"Then you don't like it here?"

"Like it? Madam, 'like' is a very pallid word. What if you were offered everything you ever wished for, all tied up in pink ribbons and laid on your door-step? What would your reaction be?"

"So," she was staring into the fire, "that's the way of it?"

"Yes. Or it would be if—" He stooped to reach for another piece of wood. The fire was threatening to die again.

"What is the flaw in the masterpiece?" she asked quietly.

"Rupert. He's changed. In the old days he was one of us; now he's a stranger. We're amusing to have around, someone to look after, but I have a feeling that to him we don't really exist. We aren't real—" Val floundered trying to express that strange, walled-off emotion which so often held him in this grown-up brother's presence. "Things like this 'Bluebeard's Chamber' of his—that isn't like the Rupert we knew."

"Did you ever think that he might be shy, too?" she asked. "He left two children and came home to find two distrustful adults.
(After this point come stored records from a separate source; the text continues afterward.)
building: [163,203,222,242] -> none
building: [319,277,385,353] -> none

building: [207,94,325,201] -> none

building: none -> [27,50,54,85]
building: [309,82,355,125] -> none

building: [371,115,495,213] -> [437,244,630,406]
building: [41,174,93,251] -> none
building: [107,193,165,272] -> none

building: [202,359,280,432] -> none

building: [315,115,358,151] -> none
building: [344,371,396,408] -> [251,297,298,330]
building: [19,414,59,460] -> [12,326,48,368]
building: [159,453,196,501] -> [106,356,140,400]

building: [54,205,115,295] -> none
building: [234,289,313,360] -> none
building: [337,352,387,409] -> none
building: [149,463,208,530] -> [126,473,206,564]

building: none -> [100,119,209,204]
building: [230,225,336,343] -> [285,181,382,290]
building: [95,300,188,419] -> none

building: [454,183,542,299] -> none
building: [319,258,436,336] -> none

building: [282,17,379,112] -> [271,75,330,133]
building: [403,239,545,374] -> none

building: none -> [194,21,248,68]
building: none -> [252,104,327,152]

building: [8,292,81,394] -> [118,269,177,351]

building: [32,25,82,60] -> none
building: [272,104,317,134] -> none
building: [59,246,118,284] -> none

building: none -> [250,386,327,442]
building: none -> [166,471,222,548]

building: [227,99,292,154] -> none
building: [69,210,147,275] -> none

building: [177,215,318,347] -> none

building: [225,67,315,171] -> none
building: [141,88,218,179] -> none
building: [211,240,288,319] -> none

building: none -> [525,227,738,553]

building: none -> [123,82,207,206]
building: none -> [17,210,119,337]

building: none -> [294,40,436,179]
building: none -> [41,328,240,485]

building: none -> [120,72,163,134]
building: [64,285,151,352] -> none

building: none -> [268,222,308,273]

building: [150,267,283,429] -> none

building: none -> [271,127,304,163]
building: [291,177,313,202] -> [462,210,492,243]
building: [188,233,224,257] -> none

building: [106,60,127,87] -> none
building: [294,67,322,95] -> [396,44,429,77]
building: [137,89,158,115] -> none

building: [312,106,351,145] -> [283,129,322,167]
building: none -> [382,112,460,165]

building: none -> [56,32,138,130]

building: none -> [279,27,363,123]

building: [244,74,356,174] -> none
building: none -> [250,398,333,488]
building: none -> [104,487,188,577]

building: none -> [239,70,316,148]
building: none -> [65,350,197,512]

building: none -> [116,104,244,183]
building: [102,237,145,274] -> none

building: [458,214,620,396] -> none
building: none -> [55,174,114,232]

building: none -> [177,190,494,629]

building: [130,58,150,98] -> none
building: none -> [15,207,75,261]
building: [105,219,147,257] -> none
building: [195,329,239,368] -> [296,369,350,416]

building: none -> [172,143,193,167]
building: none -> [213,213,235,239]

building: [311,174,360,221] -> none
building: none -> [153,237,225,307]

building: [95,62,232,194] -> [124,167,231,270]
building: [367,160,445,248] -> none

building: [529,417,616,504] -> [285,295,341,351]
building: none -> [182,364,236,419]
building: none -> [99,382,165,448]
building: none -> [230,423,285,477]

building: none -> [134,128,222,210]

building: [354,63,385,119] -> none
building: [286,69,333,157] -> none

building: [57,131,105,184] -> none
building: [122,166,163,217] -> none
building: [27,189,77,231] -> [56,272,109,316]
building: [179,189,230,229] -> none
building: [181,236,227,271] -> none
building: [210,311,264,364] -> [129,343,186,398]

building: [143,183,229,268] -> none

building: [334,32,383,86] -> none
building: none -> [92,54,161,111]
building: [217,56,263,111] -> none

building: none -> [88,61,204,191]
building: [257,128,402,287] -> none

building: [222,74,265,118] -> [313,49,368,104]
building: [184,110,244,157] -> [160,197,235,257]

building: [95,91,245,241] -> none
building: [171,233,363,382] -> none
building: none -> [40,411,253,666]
Give him his chance—"

"Charity!" Ricky ran lightly downstairs. "Why didn't Val tell me you had come?"

"I just dropped in to inquire concerning your patient."

"He's better-tempered than Val," declared Ricky shamelessly. "You'll stay to dinner of course. We're having some sort of crab dish that Lucy seems to think her best effort. Rupert will be back by then, I'm sure; he's out somewhere with Sam. There's been some trouble about trespassers on the swamp lands. Goodness, won't this rain ever stop?"